A couple of days ago, I was approached by a small independent film company interested in turning Jekyll’s Daughter in to a movie, on the the big screen. Wow! A film. The cinema. WTF? That would be huge. I’m not allowed to say much… Just that we are in preliminary negotiations.
I can’t name names, producers, or the production company… not that I’d really ever heard of them before.
On their side, somebody called the story, Masterpiece Theatre Meets Classic Horror. Downton Abby meets Mr. Hyde….Really?
Thank god for public domain. And though I’m loathe to admit it, they’re probably right. I just never thought about that way when I first wrote the book. Argh— marketing!
I have my share of doubts. Not so much about the company’s legit-ness. They haven’t asked me for money! That’s a huge plus to me! And I’ve reminded them several times that I have no money to give.

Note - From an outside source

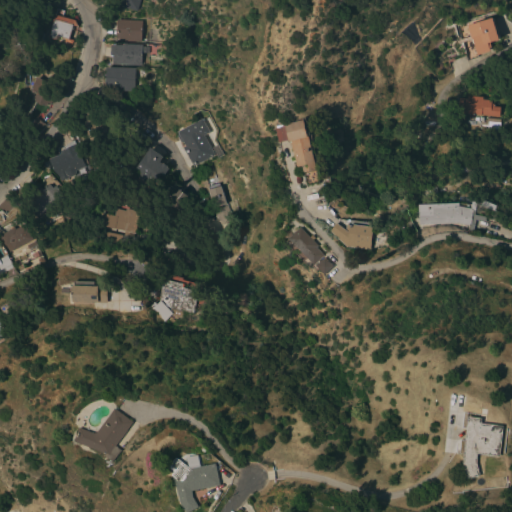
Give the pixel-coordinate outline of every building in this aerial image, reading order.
[(139,0),(136,11),(119,6),(120,0),(139,0)] [(68,39),(72,40),(71,44),(64,42),(65,39),(54,36),(53,38),(49,37),(56,9),(63,11),(61,17),(73,20),(76,26),(72,25),(71,29),(68,39)] [(491,18),(492,19),(493,19),(499,38),(498,39),(498,40),(489,43),(490,48),(488,48),(489,51),(476,55),(471,38),(470,38),(466,26),(491,18)] [(141,20),(140,42),(124,41),(124,39),(115,39),(116,20),(141,20)] [(112,64),(112,58),(111,58),(112,45),(122,46),(122,45),(141,45),(140,66),(112,64)] [(135,68),(134,91),(115,91),(115,89),(105,88),(106,68),(135,68)] [(44,81),(43,85),(44,85),(48,77),(54,80),(45,98),(47,99),(45,102),(47,103),(45,107),(33,101),(35,99),(33,98),(35,93),(29,90),(33,82),(33,83),(36,77),(44,81)] [(458,98),(466,98),(466,96),(482,97),(482,99),(491,100),(491,103),(493,104),(493,106),(499,107),(498,117),(472,114),(471,119),(461,118),(461,114),(457,113),(458,108),(458,98)] [(93,141),(88,142),(87,135),(81,136),(79,125),(74,120),(85,110),(91,116),(84,122),(91,119),(92,122),(111,118),(115,130),(119,129),(121,139),(115,141),(113,132),(100,136),(102,145),(94,147),(93,141)] [(37,135),(27,128),(35,118),(44,125),(39,132),(37,135)] [(499,119),(498,130),(484,129),(485,123),(486,118),(499,119)] [(178,132),(201,119),(208,132),(203,135),(214,154),(194,166),(183,147),(185,146),(184,143),(180,142),(177,136),(178,132)] [(316,163),(318,162),(319,170),(304,173),(302,166),(299,167),(293,142),(291,142),(291,140),(280,143),(277,129),(287,126),(286,124),(305,120),(316,163)] [(47,157),(57,183),(85,171),(75,146),(47,157)] [(161,156),(158,162),(161,164),(163,164),(166,166),(167,169),(161,178),(158,175),(150,186),(137,177),(139,173),(134,170),(149,148),(161,156)] [(96,168),(97,161),(108,161),(108,169),(96,168)] [(90,171),(92,178),(84,182),(81,174),(90,171)] [(70,177),(69,176),(75,173),(76,174),(78,173),(82,182),(72,187),(68,178),(70,177)] [(225,207),(211,211),(203,187),(218,183),(225,207)] [(60,194),(52,199),(55,204),(41,213),(30,197),(49,184),(52,188),(54,186),(60,194)] [(188,198),(178,211),(159,196),(168,184),(177,191),(178,189),(188,198)] [(13,207),(4,215),(0,210),(0,204),(6,199),(13,207)] [(418,225),(417,205),(458,203),(458,206),(470,208),(472,201),(477,202),(474,214),(486,217),(485,222),(475,220),(472,232),(467,231),(468,225),(457,223),(429,224),(418,225)] [(479,207),(494,211),(496,205),(480,201),(479,207)] [(133,239),(121,237),(108,246),(99,232),(104,210),(115,212),(116,209),(126,211),(126,209),(139,212),(133,239)] [(6,251),(0,237),(0,234),(24,223),(32,239),(6,251)] [(345,247),(330,231),(335,223),(345,230),(346,224),(361,226),(361,224),(372,225),(368,250),(345,247)] [(301,228),(310,237),(312,235),(315,238),(313,240),(318,246),(316,248),(324,256),(313,265),(289,239),(301,228)] [(29,251),(26,246),(33,241),(36,246),(29,251)] [(59,263),(70,260),(64,243),(54,246),(59,263)] [(0,258),(6,255),(12,267),(0,274),(0,258)] [(323,275),(315,266),(324,257),(332,266),(323,275)] [(148,306),(152,301),(155,304),(158,300),(163,279),(182,283),(181,287),(197,291),(192,314),(190,313),(189,320),(168,315),(162,322),(148,306)] [(71,302),(71,286),(73,286),(74,281),(93,281),(93,286),(106,286),(106,303),(71,302)] [(132,422),(114,446),(120,450),(111,462),(103,456),(105,453),(74,441),(79,428),(92,433),(96,432),(114,408),(132,422)] [(499,457),(477,454),(476,463),(479,476),(465,478),(462,463),(468,417),(482,418),(481,423),(503,426),(499,457)] [(186,457),(197,455),(200,467),(215,463),(220,485),(191,491),(193,497),(198,507),(189,511),(184,511),(180,503),(175,478),(171,475),(174,472),(168,467),(176,457),(188,467),(186,457)]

I checked them out the best I could and it seems like, that in one form or another, this particular production company, or it’s core members at least, have released several small budget movies. They have some film festival cred, a couple of awards, a straight to DVD movie and one that made it to the big screen. Hmm— I missed that one.
But I’m really wondering if they can pull this off. To my mind it will take at minimum, really good English actors; not Americans trying to pass, realistic, atmospheric settings for the year 1911, not to mention the period costumes, (OMG) and some special effects to pull this off. I’m thinking that’s one helluva budget already. They have given me assurances… kind of vague assurances right now… it’s not a whole lot to go on.
Also, this is a labor of love. No pay, just a share of profits after release with royalties beyond that… And an explicit— though my lawyer hasn’t read it yet— contract that absolves me of any production debt, or marketing debt should the project fall flat. That makes me happy!
Also on the plus side, my creative vision remains in tact. Whatever that means. Aside from a few suggested rewrites, I would have creative control over the project and I would be credited. My big concern was about showing the character unfolding ambiguously (spoiler alert). Was Henri in the throes of a huge delusion? Or is this really happening? They seemed to like the idea of using mirrors to tell that part of the story visually.
Any feedback would be greatly appreciated!